Fuel Poverty is growing, yet with energy prices skyrocketing by up to 11 per cent this winter it is unlikely many people are unaware of this growing crisis.
National Energy Action estimates that as a direct result of the recent round of price hikes, an additional 266,000 households were made fuel poor. That is equivalent to a town a little bigger than Stoke-on-Trent.
In London the picture is stark. Before the price hikes, well over half a million London households were fuel poor.
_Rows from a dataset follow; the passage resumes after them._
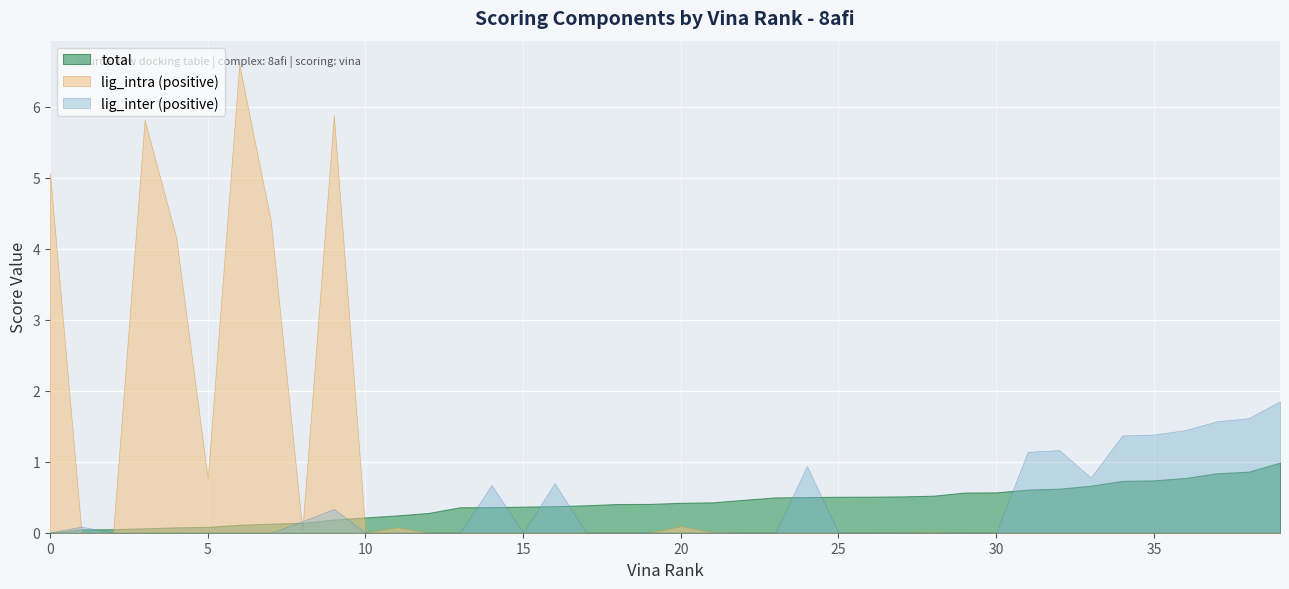

Does the chart display data point markers on the line(s)?

No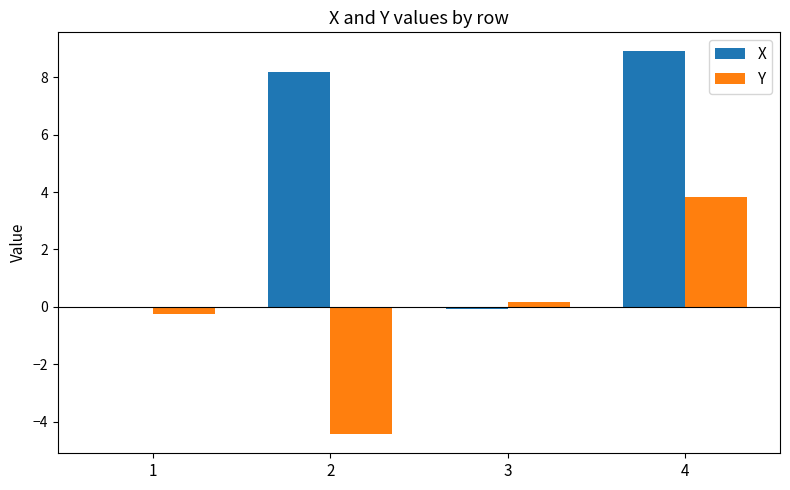

True or false: X has a value of 8.2 at 2.

True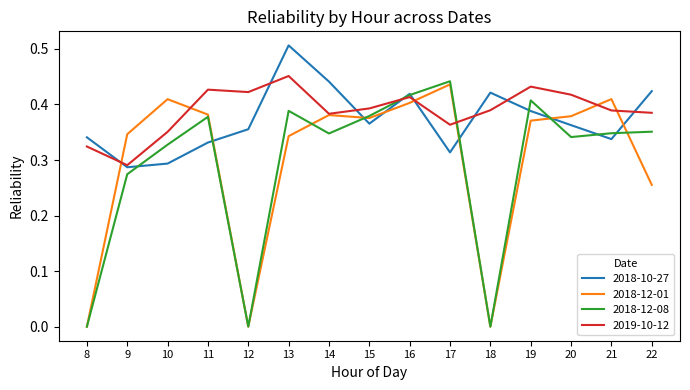

At which label does 2019-10-12 reach its peak?

13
Yet London has got a raw deal from the energy companies – and not just on pricing.
Since April 2008, energy companies have been required to deliver home insulation measures to households as part of the Carbon Emissions Reduction Target, a programme that was renewed by the coalition following the election.
However, figures from the Energy Savings Trust show that while 14.7% of homes nationally have received measures, the number for London is only 7.2%.
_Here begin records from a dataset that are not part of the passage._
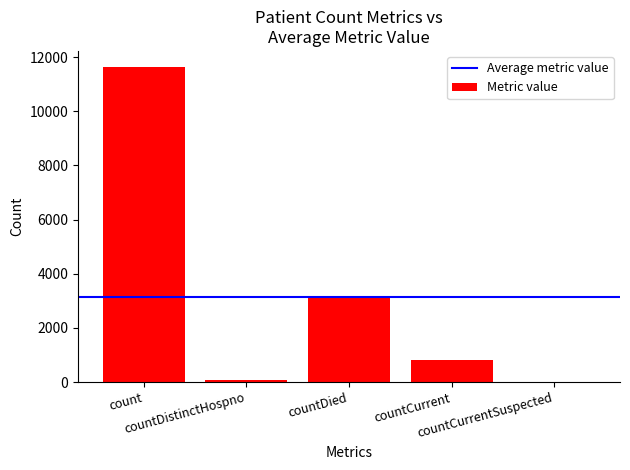

Are the bars horizontal?

No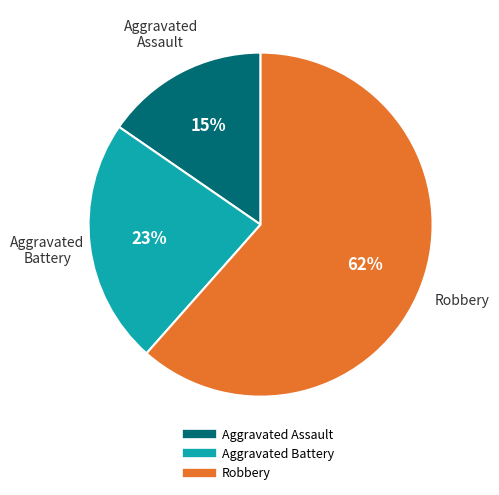

Is there any slice that represents more than half of the pie?

Yes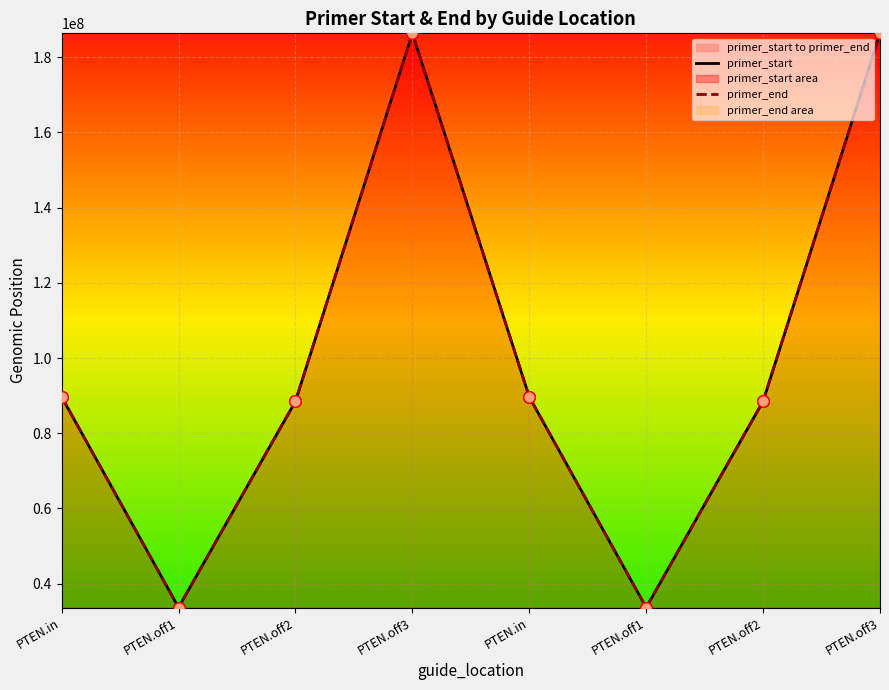

Is the value of primer_end at PTEN.off3 greater than the value of primer_start at PTEN.in?

Yes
London has been hindered because it is in general more expensive to insulate homes in London due to the higher occurrence of solid wall properties and flats. Despite their huge profits, this has given energy companies little incentive to retrofit homes in London when they can do it much cheaper in other regions.
The energy companies’ shortfall has been matched by a failure of the mayor to deliver his own target to retrofit 200,000 homes in London by 2012. In the end, the Mayor delivered in 88,000 homes.
What is worse, from this April the Mayor will no longer be directly funding home retrofit measures and will instead rely on those very same energy companies to retrofit London homes once the new Energy Company Obligation and Green Deal are fully introduced.
This is a dangerous strategy and one that could leave Londoners cold.
CERT essentially failed due to the lack of regional targets compelling energy companies to deliver their obligations in London – allowing a flight of measures out of London and into the regions where retrofitting was cheaper. But despite the stronger focus on solid wall insulation within ECO, these regional targets are still absent. Furthermore, the lack of interest so far in the Green Deal should be a worry for the Mayor.
But the situation is worse than that.
As a result of the gap between the end of the existing retrofitting schemes and the new schemes becoming fully functional, the Insulation Industry Forum predicted 625 jobs will be lost in London during 2013.
The energy secretary, Ed Davey, has failed to commit to introducing regional targets. Given the evidence, this should be a minimum assurance he – particularly as a London MP – should be instituting within the scheme. Without this the government is letting down hard pressed households who could desperately use a little help to reduce their energy bills.
This blog was published on Left Foot Forward on the 1st of Feb, Fuel Poverty awareness day.
In a more detailed post, I hope to go over some of the reasoning behind our choices. Good reasoning here. I always like going through your posts. I’ve learned a Great deal from them.